SOPHOMORE GIRLS and ONE BOY'S CLASS:
"I WILL beat you with the bunny stick."
- aaah, the bunny stick. How I love thee.
In general, you don't have too much problems with the girls classes. That's rather true internationally. But wrongdoings can not go unnoticed forever and sometimes an example must be made.
For the girls, I do the worst thing possible - I use the bunny stick to MESS THEIR HAIR.
For the one and only, singular boys class the rates gentleness because they are so good - I just whack them on the head.
(They're sooo good!!! When I tell them to stand in the corner, they actually STAND IN THE CORNER!! I love that class.)
ALL BOY'S CLASSES:
"You don't speak to me like that!"
"WATCH YOUR MOUTH."
- aah, things I remember hearing from my childhood. (Fortunately, I wasn't on the receiving end.) It's almost nostalgic to find myself saying them now, the way the tumble off my lips so thoughtlessly, naturally.
Seriously, children are extremely rude to the foreign teachers here. It was quite a shock the first couple months after teaching in Japan for 4 years. There's nothing to explain it except to say that THIS is the Korean way of things.
"If I wait, YOU wait."
- My newest technique for getting them to shut up not just QUICKLY but for more then 5 minutes is deliciously effective. Even more so then the nailpolish. For every minute the make me wait, they wait that long in class After the bell rings. :D
This is really great because you're hitting them directly where it hurts - the stomach and the Korean teacher.

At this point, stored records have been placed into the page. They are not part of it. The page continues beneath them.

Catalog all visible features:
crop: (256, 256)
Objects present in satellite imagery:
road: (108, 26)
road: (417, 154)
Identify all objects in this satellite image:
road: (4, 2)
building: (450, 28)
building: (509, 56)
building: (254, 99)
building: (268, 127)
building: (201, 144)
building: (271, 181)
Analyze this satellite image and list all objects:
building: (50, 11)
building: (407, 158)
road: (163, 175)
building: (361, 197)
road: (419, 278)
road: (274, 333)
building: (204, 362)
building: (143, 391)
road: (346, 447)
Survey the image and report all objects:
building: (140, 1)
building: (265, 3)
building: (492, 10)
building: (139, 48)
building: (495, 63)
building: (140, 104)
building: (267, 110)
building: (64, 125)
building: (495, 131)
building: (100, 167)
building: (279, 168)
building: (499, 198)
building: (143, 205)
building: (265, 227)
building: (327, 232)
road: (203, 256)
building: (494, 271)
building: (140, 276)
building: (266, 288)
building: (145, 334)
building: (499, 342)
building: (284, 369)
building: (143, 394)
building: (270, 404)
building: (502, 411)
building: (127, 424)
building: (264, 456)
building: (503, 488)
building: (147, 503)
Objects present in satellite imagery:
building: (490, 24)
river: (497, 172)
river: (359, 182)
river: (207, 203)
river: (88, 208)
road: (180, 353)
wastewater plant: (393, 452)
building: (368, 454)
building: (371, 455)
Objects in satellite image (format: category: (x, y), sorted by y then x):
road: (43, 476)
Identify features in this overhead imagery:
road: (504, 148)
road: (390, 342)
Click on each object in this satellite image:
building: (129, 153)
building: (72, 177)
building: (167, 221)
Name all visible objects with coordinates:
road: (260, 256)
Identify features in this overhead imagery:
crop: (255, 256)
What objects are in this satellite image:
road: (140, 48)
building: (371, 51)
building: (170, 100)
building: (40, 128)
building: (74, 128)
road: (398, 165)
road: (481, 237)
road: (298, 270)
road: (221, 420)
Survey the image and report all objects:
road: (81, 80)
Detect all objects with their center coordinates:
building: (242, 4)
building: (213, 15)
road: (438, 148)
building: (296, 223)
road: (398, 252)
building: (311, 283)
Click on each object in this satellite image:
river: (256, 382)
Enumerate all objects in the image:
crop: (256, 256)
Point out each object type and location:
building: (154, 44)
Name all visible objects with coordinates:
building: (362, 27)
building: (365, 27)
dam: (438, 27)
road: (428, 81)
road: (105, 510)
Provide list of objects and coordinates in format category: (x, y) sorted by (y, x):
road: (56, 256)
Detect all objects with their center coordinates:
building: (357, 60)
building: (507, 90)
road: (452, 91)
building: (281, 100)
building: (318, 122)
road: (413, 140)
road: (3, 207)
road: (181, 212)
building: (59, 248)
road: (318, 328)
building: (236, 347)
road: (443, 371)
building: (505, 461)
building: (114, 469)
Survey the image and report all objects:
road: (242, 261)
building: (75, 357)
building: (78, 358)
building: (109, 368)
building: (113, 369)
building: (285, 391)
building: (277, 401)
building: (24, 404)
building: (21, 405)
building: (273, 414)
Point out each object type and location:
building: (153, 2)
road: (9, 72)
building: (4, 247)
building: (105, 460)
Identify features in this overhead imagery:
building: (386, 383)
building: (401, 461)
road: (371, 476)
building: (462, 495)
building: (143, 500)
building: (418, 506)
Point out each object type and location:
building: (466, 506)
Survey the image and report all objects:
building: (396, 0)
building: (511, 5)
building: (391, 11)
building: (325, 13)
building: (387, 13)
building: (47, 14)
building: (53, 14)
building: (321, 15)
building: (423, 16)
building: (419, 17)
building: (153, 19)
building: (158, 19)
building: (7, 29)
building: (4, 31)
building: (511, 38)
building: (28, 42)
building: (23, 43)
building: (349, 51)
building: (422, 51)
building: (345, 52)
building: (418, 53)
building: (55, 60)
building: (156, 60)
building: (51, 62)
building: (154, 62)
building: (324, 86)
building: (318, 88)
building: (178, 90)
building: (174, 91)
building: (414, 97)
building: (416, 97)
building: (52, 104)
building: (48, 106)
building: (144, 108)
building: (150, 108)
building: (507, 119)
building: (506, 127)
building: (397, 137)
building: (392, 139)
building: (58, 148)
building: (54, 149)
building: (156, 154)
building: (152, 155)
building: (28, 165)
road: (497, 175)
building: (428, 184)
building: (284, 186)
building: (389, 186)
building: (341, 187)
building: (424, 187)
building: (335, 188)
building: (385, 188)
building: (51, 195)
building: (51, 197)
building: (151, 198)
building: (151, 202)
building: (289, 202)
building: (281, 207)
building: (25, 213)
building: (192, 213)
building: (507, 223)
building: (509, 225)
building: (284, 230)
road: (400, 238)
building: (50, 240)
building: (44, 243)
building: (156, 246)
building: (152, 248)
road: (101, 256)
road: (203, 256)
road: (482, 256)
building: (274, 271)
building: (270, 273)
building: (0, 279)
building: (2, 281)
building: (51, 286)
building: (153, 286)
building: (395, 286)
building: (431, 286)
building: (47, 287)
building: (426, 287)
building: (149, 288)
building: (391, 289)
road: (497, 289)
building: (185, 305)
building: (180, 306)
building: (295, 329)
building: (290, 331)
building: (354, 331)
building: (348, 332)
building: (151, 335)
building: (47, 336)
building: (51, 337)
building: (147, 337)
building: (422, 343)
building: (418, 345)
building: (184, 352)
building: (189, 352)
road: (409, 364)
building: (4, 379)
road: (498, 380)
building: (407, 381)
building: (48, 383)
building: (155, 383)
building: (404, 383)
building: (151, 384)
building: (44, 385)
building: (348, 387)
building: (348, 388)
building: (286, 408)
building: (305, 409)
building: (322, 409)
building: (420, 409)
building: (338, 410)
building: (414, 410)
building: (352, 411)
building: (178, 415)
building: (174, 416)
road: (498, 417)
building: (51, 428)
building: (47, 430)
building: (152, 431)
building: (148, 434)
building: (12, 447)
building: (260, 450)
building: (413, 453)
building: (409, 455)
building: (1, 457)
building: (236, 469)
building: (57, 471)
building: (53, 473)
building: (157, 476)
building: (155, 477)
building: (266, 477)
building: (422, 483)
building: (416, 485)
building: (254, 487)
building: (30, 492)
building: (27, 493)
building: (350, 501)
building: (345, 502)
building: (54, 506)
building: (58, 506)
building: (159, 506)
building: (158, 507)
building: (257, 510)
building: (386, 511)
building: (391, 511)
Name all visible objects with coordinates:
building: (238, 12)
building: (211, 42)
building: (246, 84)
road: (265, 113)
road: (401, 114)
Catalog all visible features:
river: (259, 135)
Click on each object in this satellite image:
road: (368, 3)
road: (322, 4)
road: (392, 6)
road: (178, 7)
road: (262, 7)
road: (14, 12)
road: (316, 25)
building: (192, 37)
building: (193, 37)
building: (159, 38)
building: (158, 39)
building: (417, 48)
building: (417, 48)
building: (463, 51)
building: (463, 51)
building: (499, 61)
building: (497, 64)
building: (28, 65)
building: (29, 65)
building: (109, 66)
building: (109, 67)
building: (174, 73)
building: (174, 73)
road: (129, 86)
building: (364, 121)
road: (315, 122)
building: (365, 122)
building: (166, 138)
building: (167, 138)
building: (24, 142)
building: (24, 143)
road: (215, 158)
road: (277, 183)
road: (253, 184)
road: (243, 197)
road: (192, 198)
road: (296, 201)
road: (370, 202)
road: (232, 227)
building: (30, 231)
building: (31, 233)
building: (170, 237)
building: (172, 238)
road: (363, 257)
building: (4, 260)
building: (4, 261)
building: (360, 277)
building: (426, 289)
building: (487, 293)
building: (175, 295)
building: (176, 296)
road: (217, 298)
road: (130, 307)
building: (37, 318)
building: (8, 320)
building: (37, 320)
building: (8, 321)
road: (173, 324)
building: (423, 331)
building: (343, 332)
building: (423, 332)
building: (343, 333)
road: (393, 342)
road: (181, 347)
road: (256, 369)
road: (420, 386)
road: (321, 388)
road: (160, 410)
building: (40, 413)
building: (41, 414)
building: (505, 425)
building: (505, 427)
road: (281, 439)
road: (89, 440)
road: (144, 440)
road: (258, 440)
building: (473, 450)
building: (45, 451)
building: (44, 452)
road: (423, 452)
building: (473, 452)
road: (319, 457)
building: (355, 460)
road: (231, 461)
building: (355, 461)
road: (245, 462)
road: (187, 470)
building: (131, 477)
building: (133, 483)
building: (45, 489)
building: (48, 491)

There's only two options for the 'next class'. It's either lunch/dinner, in which case you're delivering a belly-hit, or it's a Korean teacher's class.
They may treat us like week-old road kill, but they respect and FEAR the Korean teachers. They'll stroll into my classroom 5 minutes past start time, but they will run from this same classroom in order to not be late for their Korean teacher's class.
Boy, do they listen carefully these days.
And as always there are the assortment of curious conversations...
Student: "You are scary."
Me: "Yes. I am."
** Her intention was to say that I liked scary things, but I didn't bother to correct her since I agree under either meaning.
Student: "Your face is so small. You are so cute!"
** Yes, I happen to embody the Asian pinnacle of beauty - tall in height (by Asian standards, of course), small face, big eyes, tall nose. (As opposed to big nose. Not big, 'tall'.)
To a Kindergarten boy that kept shoving his toy tank in my face while we were trying to have class -
"Oh, yes, it's very nice. However, I'm against war under any circumstances."
Possibly my current favorite.
Said to a table of girls up front. You remember seeing those nature shows with monkeys grooming themselves, picking out bugs from their fur and eating them?
One of the little monkeys was laying across two others at her table all three of which were searching intently through her hair. I couldn't resist.
"Are you looking for bugs?"
*squeals* "No, no! White hair!"
White hair acquired and yanked free.
In a fleeting moment of sympathy I said "Aah, you are to young."
As student in question despondantly examined the hair - "Yes, I am."
"I think it's stress."
And just as sadly - "Yes, stress."
Thanks again for stopping into my little corner of the 'net, and Happy Browsing!!